The absurd oeuvre of the Deadpool films is that they're the antithesis of the serious, gritty DC Extended Universe, so it's not a surprise Deadpool has a few zingers aimed their way. Upon meeting the perpetually-scowling Cable, Wade remarks "You're so dark, you sure you're not from the DC Universe?" An even sicker burn is when he tells Vanessa that he discovered the caped badass he was fighting "momma's named Martha, too."

The Talented Mr. Ripley 

 

Actor Matt Damon may only make a tiny cameo in Deadpool 2, but he's credited as "Dickie Greenleaf" -- a sly reference to an identity stolen by Damon's character in this late-'90s thriller.

Interview with the Vampire 

 

In Deadpool 2, DP's driver Dopinder has a taste for blood, and he wants more.

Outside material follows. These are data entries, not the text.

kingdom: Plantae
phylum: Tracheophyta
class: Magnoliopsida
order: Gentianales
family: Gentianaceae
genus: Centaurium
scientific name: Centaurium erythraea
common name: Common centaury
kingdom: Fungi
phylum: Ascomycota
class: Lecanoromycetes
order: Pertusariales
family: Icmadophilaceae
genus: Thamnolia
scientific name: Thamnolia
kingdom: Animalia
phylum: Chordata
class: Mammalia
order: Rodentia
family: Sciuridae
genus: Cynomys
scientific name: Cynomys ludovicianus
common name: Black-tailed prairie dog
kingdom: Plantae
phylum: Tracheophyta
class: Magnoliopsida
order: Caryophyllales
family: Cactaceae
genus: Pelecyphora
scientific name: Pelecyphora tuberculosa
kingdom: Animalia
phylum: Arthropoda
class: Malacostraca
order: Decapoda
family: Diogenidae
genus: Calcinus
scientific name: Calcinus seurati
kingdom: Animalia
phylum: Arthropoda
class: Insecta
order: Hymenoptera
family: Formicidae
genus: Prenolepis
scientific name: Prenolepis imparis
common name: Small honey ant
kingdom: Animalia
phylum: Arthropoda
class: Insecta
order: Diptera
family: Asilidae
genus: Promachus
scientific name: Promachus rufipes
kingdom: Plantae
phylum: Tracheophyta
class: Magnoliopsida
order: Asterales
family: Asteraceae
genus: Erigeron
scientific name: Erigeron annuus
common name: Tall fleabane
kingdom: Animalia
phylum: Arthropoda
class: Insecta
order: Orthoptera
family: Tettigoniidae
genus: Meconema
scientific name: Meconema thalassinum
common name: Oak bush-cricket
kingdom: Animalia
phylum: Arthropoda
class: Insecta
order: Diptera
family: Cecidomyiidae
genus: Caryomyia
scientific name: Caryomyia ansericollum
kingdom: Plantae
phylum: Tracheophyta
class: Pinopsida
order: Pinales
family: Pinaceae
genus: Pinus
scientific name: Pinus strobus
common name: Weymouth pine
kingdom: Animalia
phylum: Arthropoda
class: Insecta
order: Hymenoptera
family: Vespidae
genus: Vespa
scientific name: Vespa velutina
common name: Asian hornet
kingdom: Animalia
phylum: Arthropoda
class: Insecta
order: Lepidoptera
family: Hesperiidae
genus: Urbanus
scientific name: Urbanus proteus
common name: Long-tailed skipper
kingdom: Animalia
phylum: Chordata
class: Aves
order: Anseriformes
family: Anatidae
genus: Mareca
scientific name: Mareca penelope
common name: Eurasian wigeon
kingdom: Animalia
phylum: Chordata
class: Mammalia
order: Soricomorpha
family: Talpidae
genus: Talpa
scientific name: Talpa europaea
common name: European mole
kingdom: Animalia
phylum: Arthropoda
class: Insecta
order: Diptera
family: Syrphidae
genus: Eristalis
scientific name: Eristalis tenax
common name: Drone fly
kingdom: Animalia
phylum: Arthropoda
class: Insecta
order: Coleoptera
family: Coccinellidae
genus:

He's quick to point out their relationship is like Lestat and Claudia in this film based on the novel by Anne Rice.

Say Anything

 

John Cusack holding a boombox over his head as Peter Gabriel plays is an iconic film moment in its own right, but leave it to Deadpool to put not one but two twisted takes on it. In the first Deadpool film, he tells Vanessa he'd see her in another life, holding a boombox over his head a la Lloyd Dobler (except he'd be playing Wham!). Then, in Deadpool 2, he substitutes the boombox for a retro stereo app on a smartphone playing "In Your Eyes."

Yentl 

 

Of all of Deadpool's references, this one is our favorite. Not only is it a nod to Deadpool 2 co-star Brolin's stepmother, Barbra Streisand, but it's a perfectly bizarre thing for Deadpool to be very, very into. The film is referenced multiple times, most notably to (rightfully) assert that "Do You Want to Build a Snowman?" from Frozen is a ripoff of "Papa Can You Hear Me?”